A person’s emotional intelligence might provide insight into which tasks and responsibilities at work are appropriate for them.
For example, a person with high EQ in the workplace might:
- understand co-workers, empathize with them, and know how to best interact with them
- know how to adjust to meet deadlines
- take criticism well and improve based on feedback
- be open to making adjustments and improving the overall workplace
Emotional intelligence and leadership
Similarly to success, there are many positive traits that might be attributed to effective leadership, like clear communication and confidence.
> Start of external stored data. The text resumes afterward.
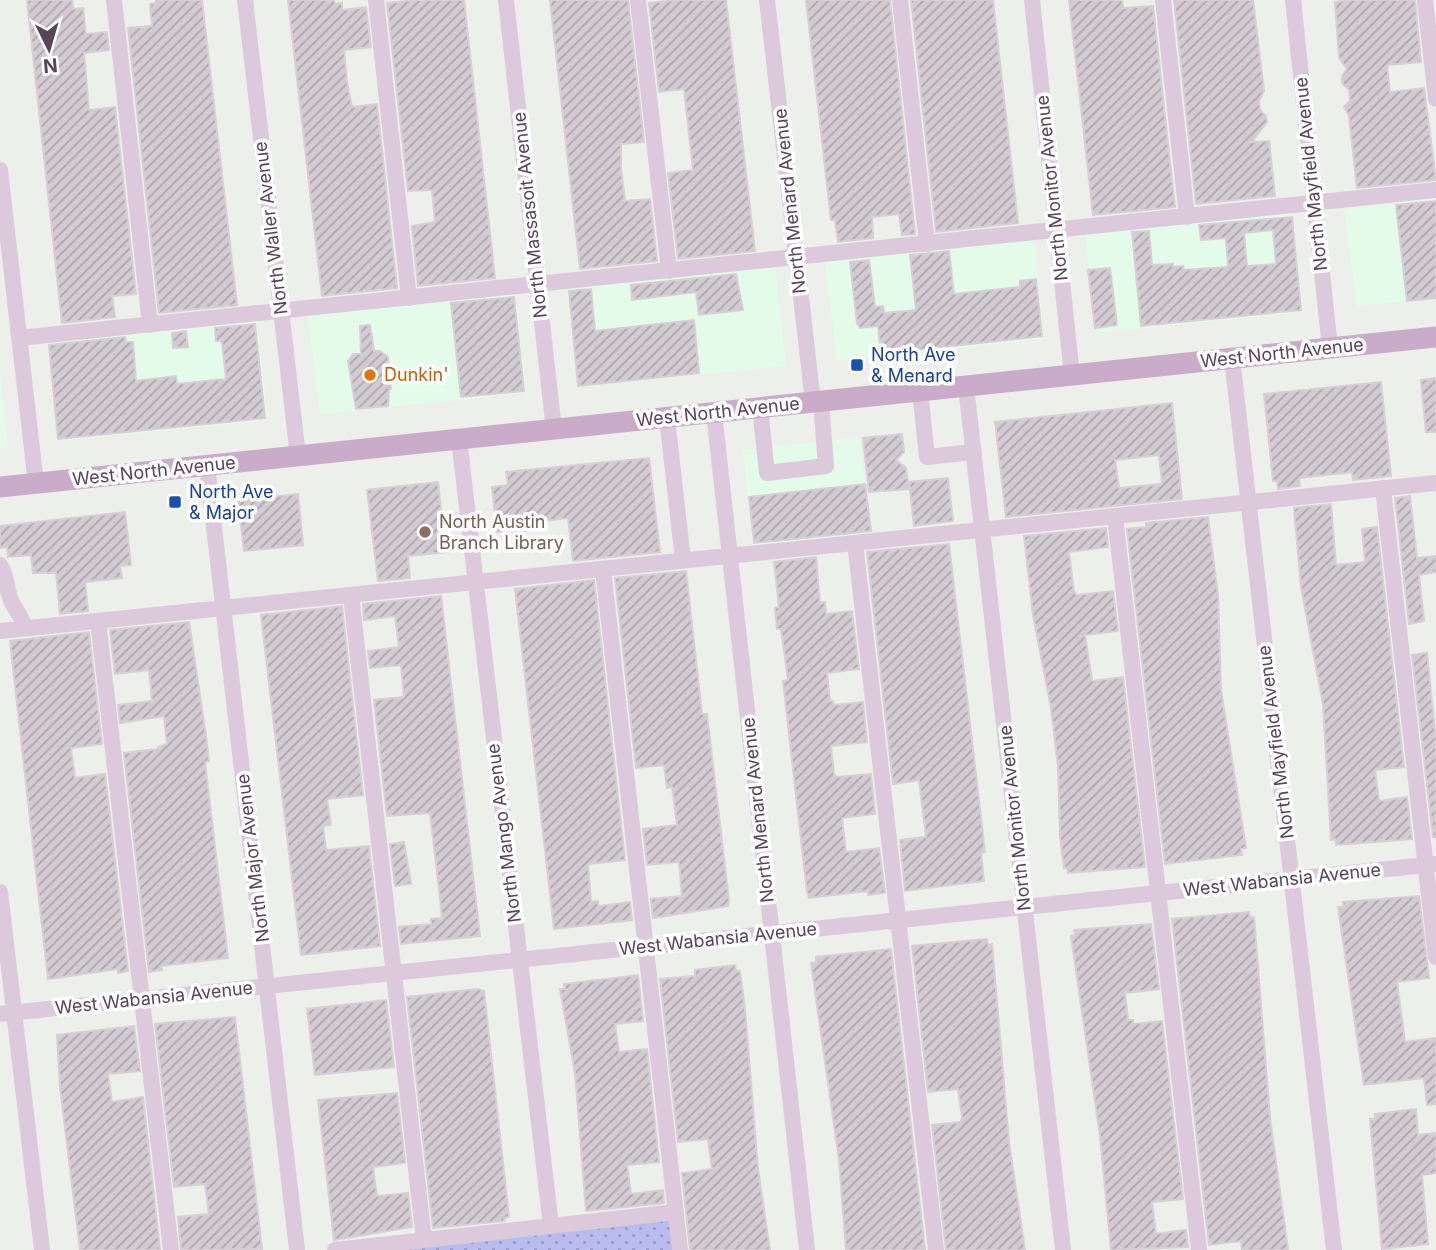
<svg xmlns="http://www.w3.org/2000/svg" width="1436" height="1250" viewBox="0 0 1436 1250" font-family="Inter,sans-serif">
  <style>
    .commercial { fill: #e3fbe9 }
    .park { fill: url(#park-dots) }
    .building { fill: url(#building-hatch); stroke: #d8cfd6; stroke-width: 2; fill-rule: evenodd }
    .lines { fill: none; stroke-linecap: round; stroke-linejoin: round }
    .minor { stroke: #dccadc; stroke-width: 16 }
    .major { stroke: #cbabca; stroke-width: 21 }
    .transit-dot { fill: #1a4fb4; stroke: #fff; stroke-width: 2.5 }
    .food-dot { fill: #e8710a; stroke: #fff; stroke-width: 2.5 }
    .education-dot { fill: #8d6e63; stroke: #fff; stroke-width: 2.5 }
    .labels { text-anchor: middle; stroke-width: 7; stroke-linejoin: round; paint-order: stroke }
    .street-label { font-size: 18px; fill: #594459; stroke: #fff }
    .transit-label { font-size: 18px; fill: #164399; stroke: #fff; text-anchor: start }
    .food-label { font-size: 18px; fill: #c56008; stroke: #fff; text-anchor: start }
    .education-label { font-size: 18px; fill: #785e54; stroke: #fff; text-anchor: start }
  </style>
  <defs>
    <pattern id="park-dots" width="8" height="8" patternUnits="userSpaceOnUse" patternTransform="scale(1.75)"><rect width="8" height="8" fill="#b8bcee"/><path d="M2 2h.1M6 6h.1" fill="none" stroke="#999ac4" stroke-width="1.8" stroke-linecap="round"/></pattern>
    <pattern id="building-hatch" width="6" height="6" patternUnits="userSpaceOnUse" patternTransform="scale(1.75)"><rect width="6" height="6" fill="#d3cbd2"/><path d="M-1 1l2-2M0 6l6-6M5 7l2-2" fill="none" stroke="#aea6ad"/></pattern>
  </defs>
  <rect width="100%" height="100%" fill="#edefeb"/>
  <!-- commercial -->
  <path class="commercial" d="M1436,198V298L1357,306L1344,209Z
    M1292,213L1304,312L1097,333L1085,234Z
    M1034,239L1044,339L837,361L825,262Z
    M775,267L786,366L577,387L567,288Z
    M515,293L526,393L320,414L308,316Z
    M257,321L268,420L60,441L48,343Z
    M0,375L8,447L0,448Z
    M860,437L871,534L753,547L743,450Z"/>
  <!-- park -->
  <path class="park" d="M668,1220L672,1225L675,1250H386Z"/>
  <!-- building -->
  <path class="building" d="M27,0H72L73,9L83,8L86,34L107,32L109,50L84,53L89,110L115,107L136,294L112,296L115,317L62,323Z
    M156,0H202L237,305L159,313L128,28L152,26L150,4L156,3Z
    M288,0H334L335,4L342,3V10L366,7L371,47L344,50L347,82L352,107L377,104L397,288L322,296Z
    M417,0H464L495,278L418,286L412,226L435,222L432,190L408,191L387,3Z
    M550,0H628L644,142L621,144V168L625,201L650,199L657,261L580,269Z
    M675,0H726L755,251L678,259L668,173L693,170L684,89L659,92L649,3Z
    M806,0H890L915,234L902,235L899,214L872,217L873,238L838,242L835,220H831Z
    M911,0H993L1018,223L936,232Z
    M1069,0H1122L1123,8L1153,6L1175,207L1093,215Z
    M1174,0H1253L1264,91L1259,100L1260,110L1266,116L1267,122L1252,142L1269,141L1275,196L1196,204Z
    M1353,0H1415L1421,62L1387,65L1390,92L1424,88L1436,180L1357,188L1349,116L1344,107L1350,101L1349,90L1342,83V76L1347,69L1339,58L1335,2Z
    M1436,201V298L1407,301L1396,205Z
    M1292,217L1301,310L1141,326L1132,232L1149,231L1152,265L1173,264V267L1183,266L1184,270L1228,267L1226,238L1201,240L1199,225ZM1273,230L1276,264L1247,266L1244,233Z
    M949,251L954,294L1020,287V281L1036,279L1042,336L881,354L878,326L860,328L857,323L850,262L869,260L875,307L883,306L884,313L916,310L910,255Z
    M1110,268L1117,325L1095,328L1088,270Z
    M736,274L743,310L699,315L696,292L632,300L631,285Z
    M591,289L595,331L694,320L699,373L578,386L569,291Z
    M514,297L524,391L461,397L451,303Z
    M255,324L265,418L58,439L49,345L125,337L126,342H133L136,381L176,376L177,384L226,379L222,341H216L215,328Z
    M370,325L374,351H380L388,357L391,389H389L388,406L356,409L348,361L353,354H361L360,326Z
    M186,331L188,347L173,348L172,333Z
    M1436,378V432H1426L1421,380Z
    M1381,382L1391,476L1353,480L1352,472L1299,478L1300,486L1278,489L1277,481H1273L1264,394Z
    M1172,403L1182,499L1006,517L995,422ZM1159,455L1162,484L1119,488L1115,460Z
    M902,434L904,452L896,460L906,468L909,489L869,492L863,438Z
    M649,458L660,552L573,561L568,518L537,522L538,530L497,532L492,487L508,485L506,472Z
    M948,478L953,521L914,526L909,482Z
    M438,482L446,552L408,556L410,578L378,581L367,490Z
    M865,484L871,531L754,543L749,497Z
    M298,494L303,545L244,551L238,500Z
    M1410,496L1417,558L1436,556V572L1419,575L1424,621L1409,624L1395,498Z
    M1331,504L1336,565L1365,562L1362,529L1377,527L1404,767L1375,770L1379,801L1407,797L1412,839L1336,845L1335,839L1331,840L1323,704L1301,587L1294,508Z
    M125,512L131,565L120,566L122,578L85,582L88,611L60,614L56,573H33L31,555L8,557L7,547L0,548V526Z
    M1208,517L1218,595L1221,690L1246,848L1241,849L1242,855L1165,864L1127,529L1146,527V523Z
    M1106,528L1108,547L1069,552L1074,592L1077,595L1113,591L1118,631L1085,635L1092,681L1123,677L1145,867L1068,873L1067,867L1064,868L1060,837L1058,766L1051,708L1033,615L1024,536Z
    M949,544L985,852L981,853L984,881L905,891L900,840L926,837L919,780L893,784L867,552Z
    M816,557L820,603L825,602L826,614L852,611L859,669L827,673L830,701H833L834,705L863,702L867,742L831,746L834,774L836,777L871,774L875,814L842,818L846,852L879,848L885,893L868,895V891L809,898L807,892L783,681L788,680L781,629H777L775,608L779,607L774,562Z
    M686,571L702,714H707L729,901L728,906L653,918L651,899L682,896L679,862L647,865L643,829L677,825L672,787L667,788L664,765L636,768L615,578Z
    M594,580L625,860L588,864L591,902L598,901V906L630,902L632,920L554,929L515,589Z
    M441,596L480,936L401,944L399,927L431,924V919L442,918L439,889L430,813L387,816L374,700L404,697L401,665L370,668L368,651L399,647L395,616L364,620L363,604Z
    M342,606L363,795L327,799L331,825L323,826L326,850L369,846L380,946L301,955L261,615Z
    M189,622L206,736L209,761L205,762L228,958L161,966L162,970L149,972L124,753L158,749V747L167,744L164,716L120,723L118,705L152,701L149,670L115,674L110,630Z
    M89,632L102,744L71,748L75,778L105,774L128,971L118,973V969L48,979L10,641Z
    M1427,653L1436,741V837H1433L1412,655Z
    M404,842L411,884L395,886L390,844Z
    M1419,896L1429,978L1397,982L1405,1042L1436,1038V1104L1427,1105L1424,1078L1364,1085L1338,907H1343V902Z
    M1249,912L1250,917H1254L1270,1118L1288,1250H1242L1241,1241L1209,1245L1172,919Z
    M1151,924L1159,989L1125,993L1128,1020H1133V1024L1162,1021L1183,1199L1152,1202L1156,1234L1186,1230L1188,1247L1111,1250L1100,1136L1071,936L1075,935L1074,930Z
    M987,939L988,945L992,944L1009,1142L1025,1250H946L932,1125L961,1122L962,1117L958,1089L928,1092L912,946Z
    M891,949L925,1250H846L839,1160L811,963L816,962V957Z
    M735,965L736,971H740L745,1009L758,1169L770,1250H690L682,1173L712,1169L708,1139L678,1142L660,979L695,976V970Z
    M638,975L643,1021L615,1024L619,1052L647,1049L659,1162L627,1165L631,1194L663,1190L664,1203L586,1211L575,1073L560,989H565L564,984Z
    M478,989L484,991L509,1217L504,1218L505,1221L433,1228L407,997Z
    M386,1000L394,1067L315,1075L307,1009Z
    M235,1017L262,1249L181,1250L178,1217L209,1214L205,1184L174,1187L155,1024Z
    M134,1026L140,1071L108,1074L112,1102L143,1097L160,1250H80L60,1087L57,1035Z
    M397,1093L405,1163L373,1167L377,1196L408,1193L412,1227L334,1240L318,1100Z
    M1416,1109L1418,1135L1436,1133V1173L1422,1175L1428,1244L1382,1249L1370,1119H1375V1114Z"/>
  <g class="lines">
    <!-- minor -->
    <path class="minor" d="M114,0L150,325
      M245,0L298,456
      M376,0L409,298
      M506,0L554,430
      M638,0L669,271
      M767,0L813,402
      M900,0L927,244
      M1032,0L1072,375
      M1163,0L1187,217
      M1293,0L1330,348
      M1425,0L1436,99
      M0,170L36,484
      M19,338L1436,190
      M1232,358L1334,1250
      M966,386L1063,1250
      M920,391L927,457L973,452
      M760,408L767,473L826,466L821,402
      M714,413L807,1250
      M667,418L683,560
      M459,439L551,1226
      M207,466L297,1250
      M1383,488L1436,957
      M1115,516L1199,1250
      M855,543L936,1250
      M0,565C7,575 6,586 10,598C14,609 22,616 25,628
      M603,569L680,1250
      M351,595L424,1240
      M98,621L171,1250
      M0,631L1436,483
      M0,892L42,1250
      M0,1014L1436,864
      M335,1250L676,1212"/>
    <!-- major -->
    <path class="major" d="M0,487L1436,337"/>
  </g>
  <!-- markers -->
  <g class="transit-dot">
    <rect x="850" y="358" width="14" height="14" rx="3.5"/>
    <rect x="168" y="495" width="14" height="14" rx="3.5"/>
  </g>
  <circle class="food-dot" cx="370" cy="375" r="7"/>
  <circle class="education-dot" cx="425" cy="532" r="7"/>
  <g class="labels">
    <!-- street labels -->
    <g class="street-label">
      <text transform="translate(1311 174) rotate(-96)" y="6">North Mayfield Avenue</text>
      <text transform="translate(1052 188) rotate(-96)" y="6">North Monitor Avenue</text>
      <text transform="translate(790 201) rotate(-96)" y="6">North Menard Avenue</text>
      <text transform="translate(530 215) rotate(-96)" y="6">North Massasoit Avenue</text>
      <text transform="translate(271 228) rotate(-97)" y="6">North Waller Avenue</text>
      <text transform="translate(1282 353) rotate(-6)" y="6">West North Avenue</text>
      <text transform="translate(718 412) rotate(-6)" y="6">West North Avenue</text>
      <text transform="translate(154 471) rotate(-6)" y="6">West North Avenue</text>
      <text transform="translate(1276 742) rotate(-97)" y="6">North Mayfield Avenue</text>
      <text transform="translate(758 810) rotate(-96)" y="6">North Menard Avenue</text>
      <text transform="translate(1015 818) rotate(-96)" y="6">North Monitor Avenue</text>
      <text transform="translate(504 833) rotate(-97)" y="6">North Mango Avenue</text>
      <text transform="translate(253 858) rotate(-97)" y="6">North Major Avenue</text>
      <text transform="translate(1282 880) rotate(-6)" y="6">West Wabansia Avenue</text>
      <text transform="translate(718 939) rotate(-6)" y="6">West Wabansia Avenue</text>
      <text transform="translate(154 998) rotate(-6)" y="6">West Wabansia Avenue</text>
    </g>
    <!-- transit labels -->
    <g class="transit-label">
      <text x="871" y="361">North Ave<tspan x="871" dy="21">&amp; Menard</tspan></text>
      <text x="189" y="498">North Ave<tspan x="189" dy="21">&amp; Major</tspan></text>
    </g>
    <!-- food labels -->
    <g class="food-label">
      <text x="384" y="381">Dunkin'</text>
    </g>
    <!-- education labels -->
    <g class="education-label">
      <text x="439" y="528">North Austin<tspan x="439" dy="21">Branch Library</tspan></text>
    </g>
  </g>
  <!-- north arrow -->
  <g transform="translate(49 49) rotate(175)" stroke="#ffffff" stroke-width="5" paint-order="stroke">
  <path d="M0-5L12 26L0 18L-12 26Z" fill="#594459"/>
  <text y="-10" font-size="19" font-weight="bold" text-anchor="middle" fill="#594459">N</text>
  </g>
</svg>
A high EQ may also be beneficial in leadership roles, especially when working with others or on teams.
For leaders and managers, EQ can be essential for:
- understanding and communicating with co-workers
- motivating employees and teammates
- ensuring co-workers and employees are engaged and interested in the work
Emotional intelligence might come naturally to some people, but that isn’t always the case for every personality type.
There are many strategies that can help strengthen EQ. With work and self-awareness, cultivating a higher EQ may be possible.
You may have to try different things before you notice a change in yourself. For many people, a combination of several methods can be most effective in improving EQ.
When upsetting or stressful situations arise, pay attention and recognize the emotions you are feeling.
Be aware of how you typically react in emotional situations. No matter how upset you may be, it’s often helpful to wait before immediately reacting.
For instance, if a friend upsets you because they keep canceling plans you’ve made, pay attention to how the situation makes you feel before responding to them. If you are mad, let time pass before sending your friend a note letting them know how hurt you are.
You can ask loved ones, family, friends, or co-workers to help evaluate your emotional intelligence. You might ask them if you seem to have the following traits:
If they offer feedback, it may be beneficial to consider how you might improve your EQ.
Mindfulness, a habit of focusing on the moment rather than worrying about things that are far off or out of your control, may help with self-awareness and taking control of your emotional response.
Practicing mindfulness may also help reduce stress by keeping you grounded and better able to handle stressful or emotional situations.
Enhance your empathy
Becoming more empathetic by understanding diverse perspectives is a key facet of high EQ.
Listening to stories or consuming art and media made by people who have different life circumstances than yours can be very enriching for emotional intelligence.
Some ways to broaden your emotional horizons and build empathy might be:
- reading articles or books
- watching movies
- listening to podcasts
- appreciating art
EQ measures a person’s positive emotional response and ability to recognize and understand another’s emotions. While EQ may have been overlooked in the past, emotional intelligence is now commonly recognized as an important part of a person’s personality.
EQ can be beneficial in the workplace, especially when it comes to managing stress and working with others. High emotional intelligence may be particularly helpful for those in leadership roles who manage others.
If you feel like you may need to improve your EQ, know that you are not alone. Emotional intelligence doesn’t always come easily for every person or personality type, but cultivating higher EQ is possible.
Strategies like maintaining emotional self-awareness and enhancing empathy are a few ways you can achieve higher EQ.
Like most self-improvement strategies, you may have to try different things before you find what is most helpful for you. Often, trying multiple things together can be effective in improving EQ.